In its most basic form honest splitting consists of dividing the training data into two disjoint subsets; a fitting set, called fitting_indices in the code, used to create a fitted tree and a prediction set, called prediction_indices in the code, used to populate the leaf nodes that are later used when predicting.

This basic version of honest splitting can be performed manually in adaXT by using the refit_leaf_nodes function as follows:

from adaXT.decision_tree import DecisionTree
import numpy as np

# Create toy training data
n = 100
X = np.random.normal(0, 1, (n, 2))
Y = 2.0 * (X[:, 0] > 0) + np.random.normal(0, 0.25, n)

# Split training data
fitting_indices = np.arange(0, int(n/2))
prediction_indices = np.arange(int(n/2)+1, n)
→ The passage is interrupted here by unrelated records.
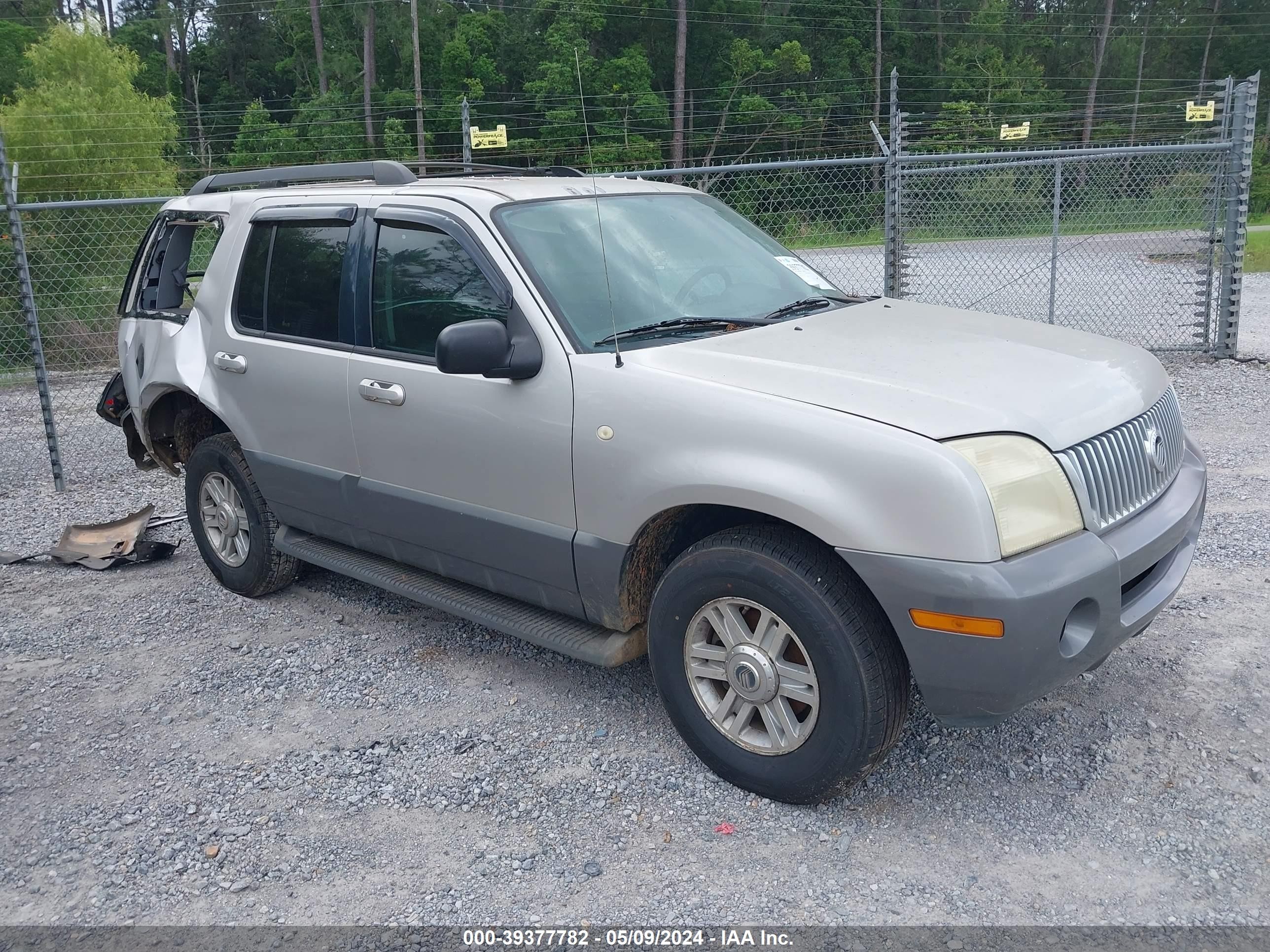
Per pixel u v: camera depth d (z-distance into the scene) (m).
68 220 14.61
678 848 3.27
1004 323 4.23
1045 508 3.07
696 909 2.98
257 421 5.02
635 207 4.52
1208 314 10.91
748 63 48.91
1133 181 14.48
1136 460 3.44
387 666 4.68
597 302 3.92
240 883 3.17
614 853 3.25
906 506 2.98
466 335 3.60
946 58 60.84
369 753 3.92
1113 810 3.36
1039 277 17.69
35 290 14.30
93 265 14.67
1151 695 4.07
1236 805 3.34
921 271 18.38
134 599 5.70
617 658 3.79
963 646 2.95
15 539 6.99
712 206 4.96
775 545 3.27
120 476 8.76
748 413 3.27
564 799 3.56
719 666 3.49
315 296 4.71
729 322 4.02
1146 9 67.00
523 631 4.02
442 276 4.16
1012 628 2.91
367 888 3.13
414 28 33.38
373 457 4.46
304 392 4.70
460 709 4.24
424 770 3.79
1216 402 9.03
# Fit a regression decision tree using only fitting_indices
tree = DecisionTree("Regression", max_depth=5)
tree.fit(X, Y, sample_indices=fitting_indices)

# Predict on two test points
print(tree.predict(np.array([[-1, 0], [1, 0]])))

# Refit tree using only prediction_indices
tree.refit_leaf_nodes(X, Y, sample_indices=prediction_indices)

# Predict on the same two test points
print(tree.predict(np.array([[-1, 0], [1, 0]])))

Using the refit_leaf_nodes function directly is tedious when fitting random forests. Therefore the RandomForest class has an optional parameter to perform honest splitting. The precise behaviour is controlled by the parameters sampling and sampling_args. Currently there are two version of honest splitting available:

honest_tree: In this case, for each tree in the forest, a new split into fitting_indices and prediction_indices is randomly drawn and used to fit and refit the tree, respectively. Unlike in a classical random forest that draws a bootstrap sample, this approaches first for each tree randomly divides the training data into two parts (controlled by sampling_args['split']) and then from each draws a separate random sample (controlled by sampling_args['size'] and sampling_args['replace']). The first subsample (the fitting_indices) is then used to create splits and the second (the prediction_indices) to populate the leaf nodes.
honest_forest: In this case, the data is split only once into two parts (controlled by sampling_args['split']) instead of randomly for each tree (note that the split is done without permuting, which means that order in the data may affect results). For each tree a random subsample is drawn for each part (the fitting_indices and the prediction_indices). Again this resampling is controlled by sampling_args['size'] and sampling_args['replace']. This approach ensures a total separation between the data used to create the splits and the data used to populate the leafs. Importantly, this guarantees (for independent training samples) that the resulting random forest weights (extracted using predict_weights) are independent of the samples corresponding to the fitting_indices.